Health Reform WK-EDGE Despite eligibility for free or reduced-cost healthcare coverage, millions of Americans remain uninsured
Tuesday, April 6, 2021

Despite eligibility for free or reduced-cost healthcare coverage, millions of Americans remain uninsured

By Jeffrey H. Brochin, J.D.

Prior to the COVID-19 pandemic, an estimated 11 million nonelderly Americans were uninsured despite potentially being eligible for free or reduced-cost coverage through the Affordable Care Act and the marketplace.

The Office of Health Policy of the Assistant Secretary for Planning and Evaluation (ASPE), HHS, has published an Issue Brief identifying both geographic and demographic variations regarding uninsured Americans. Although the national uninsured rate has decreased substantially since the implementation of the Affordable Care Act (ACA) (P.L. 111-148), high uninsured rates persist in some states such as Texas and Florida, and Black and Hispanic Americans remain uninsured in percentages above their representation in the overall population (ASPE Report, HP-2021-06, March 23, 2021).

Lack of awareness of eligibility. When signed into law on March 23, 2010, the ACA extended health insurance coverage to millions of Americans through Medicaid and Marketplace coverage. The number of nonelderly (under age 65) uninsured dropped by 20 million between 2010 and 2016, before rising by about 2 million through the first half of 2020. However, to receive financial assistance for health insurance coverage through the ACA Marketplace, people have to sign up, and they are unlikely to sign up if they are not aware of the Marketplace or do not know they are eligible for financial help. Research suggests that many uninsured people are not aware of affordable health insurance coverage options.

An Urban Institute survey in September 2020 found that 46 percent of uninsured adults knew little or nothing about the ACA Marketplace and 65 percent knew little or nothing about Marketplace subsidies. The Commonwealth Fund Biennial Health Insurance Survey in 2018 found that two-thirds of uninsured adults did not try to obtain coverage through the Marketplace and that 7 percent of them—over a million people—said they did not try because they did not know about the Marketplace.

Higher rates among Latino and Black populations. A separate 2017 Commonwealth Fund survey found that lack of awareness of the Marketplace was higher among Latino and Black respondents than among White respondents. Health insurance literacy, or the familiarity with terms such as ‘premiums’ and ‘deductibles’ that can help people make informed choices among their coverage options, was lower among Hispanic and Black populations than among White populations, and lower among Spanish-speaking survey respondents than among English-speaking respondents.

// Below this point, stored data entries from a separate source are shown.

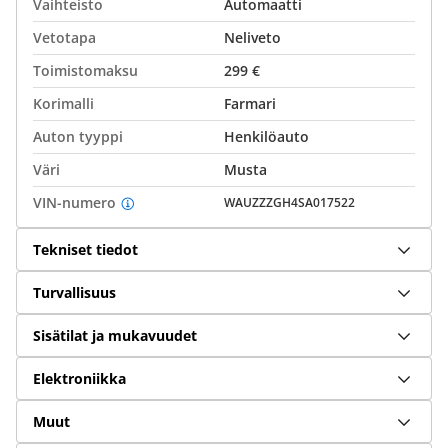
Vaihteisto
Automaatti
Vetotapa
Neliveto
Toimistomaksu
299 €
Korimalli
Farmari
Auton tyyppi
Henkilöauto
Väri
Musta
VIN-numero
WAUZZZGH4SA017522
Tekniset tiedot
Turvallisuus
Sisätilat ja mukavuudet
Elektroniikka
Muut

Despite the fact that Hispanic individuals represent 19 percent of the total U.S. population, they account for 29 percent of the uninsured; and although Black individuals comprise approximately 13 percent of the U.S. population, they comprise 16 percent of the uninsured.

Language barrier as a factor. Many uninsured households include adults whose primary language is not English. The authors’ analysis revealed that among the total U.S. uninsured population, approximately 9 percent resided in households whose adults have limited English proficiency. Among those who were uninsured in 2019, 9 percent reported they primarily spoke Spanish in their household. After English and Spanish, Chinese was the next most common language, spoken among 0.4 percent of the uninsured population.

Geographic disparities. Data gleaned from a 2019 ASPE analysis of uninsured Americans disclosed that there is tremendous variation in the uninsured rate across the United States. The average uninsured rate in the South Census region (12.5 percent) was more than double the uninsured rate in the Northeast Census region (5.6 percent). Among the southern states, Texas had a disproportionate share of the uninsured, with a total uninsured population of more than 4.5 million and an uninsured rate of 19 percent. Although Texas accounts for only 9 percent of the total nonelderly U.S. population, it accounted for over 17 percent of the uninsured population. Of the 50 Public Use Microdata Areas (PUMAs) with the highest uninsured rate, 43 were located in Texas. That state also had the widest intrastate variation across PUMAs with a maximum uninsured rate of 40 percent in Hidalgo County (North & West) and a minimum uninsured rate of 3 percent in Austin City (Northwest).

Conclusions. The authors concluded that health insurance coverage provides individuals and families with financial protection and access to health services, and a substantial amount of research literature demonstrates that access to health insurance coverage leads to better health outcomes. The ACA created new opportunities for affordable health insurance coverage in Medicaid and through the Marketplace, and the 2021 American Rescue Plan Act (ARPA) will expand financial assistance further, making millions of additional Americans eligible for Marketplace subsidies for the first time.